• [Input data]

——————————

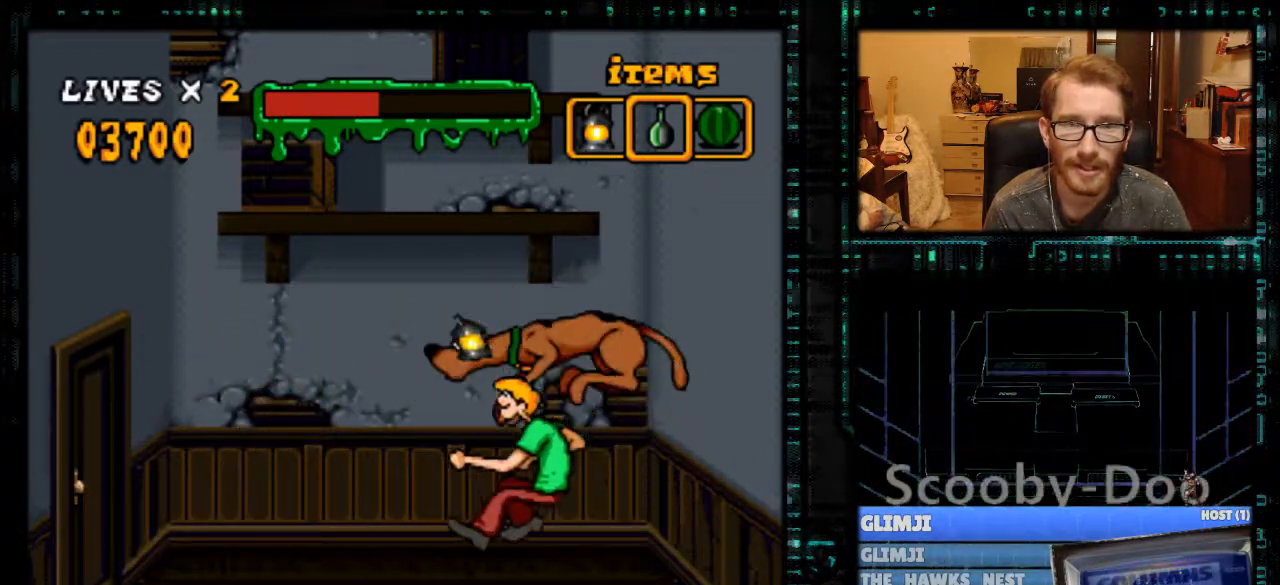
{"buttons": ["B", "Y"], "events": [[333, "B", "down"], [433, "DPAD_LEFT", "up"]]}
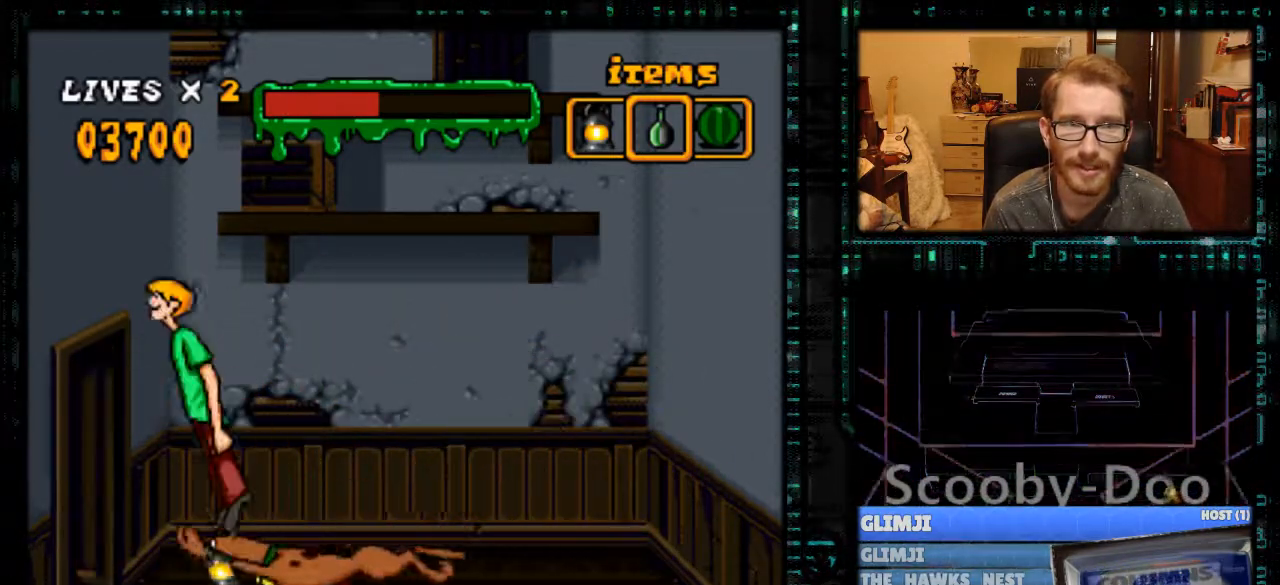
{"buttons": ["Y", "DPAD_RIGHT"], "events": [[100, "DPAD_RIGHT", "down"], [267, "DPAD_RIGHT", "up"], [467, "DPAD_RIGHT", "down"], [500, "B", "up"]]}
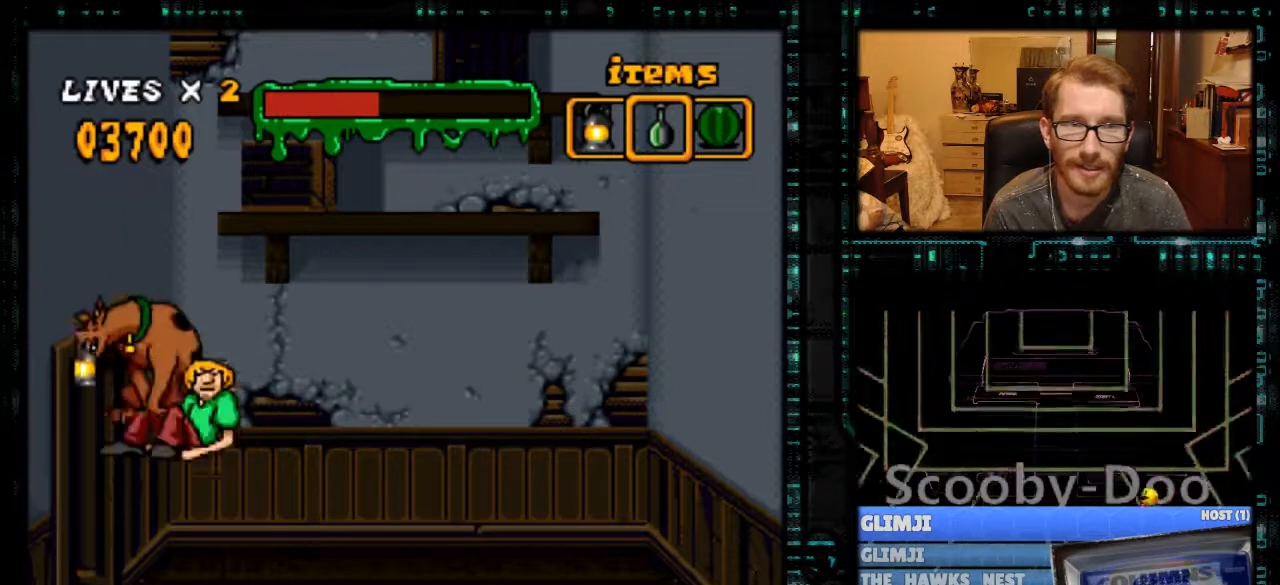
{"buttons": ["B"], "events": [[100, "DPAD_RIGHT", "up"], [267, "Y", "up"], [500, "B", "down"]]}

——————————

• [Exercise details]
All of the material above should be set down again exactly, though not its pictures.

• [Written response]
{"buttons": ["B", "Y"], "events": [[333, "B", "down"], [433, "DPAD_LEFT", "up"]]}
{"buttons": ["Y", "DPAD_RIGHT"], "events": [[100, "DPAD_RIGHT", "down"], [267, "DPAD_RIGHT", "up"], [467, "DPAD_RIGHT", "down"], [500, "B", "up"]]}
{"buttons": ["B"], "events": [[100, "DPAD_RIGHT", "up"], [267, "Y", "up"], [500, "B", "down"]]}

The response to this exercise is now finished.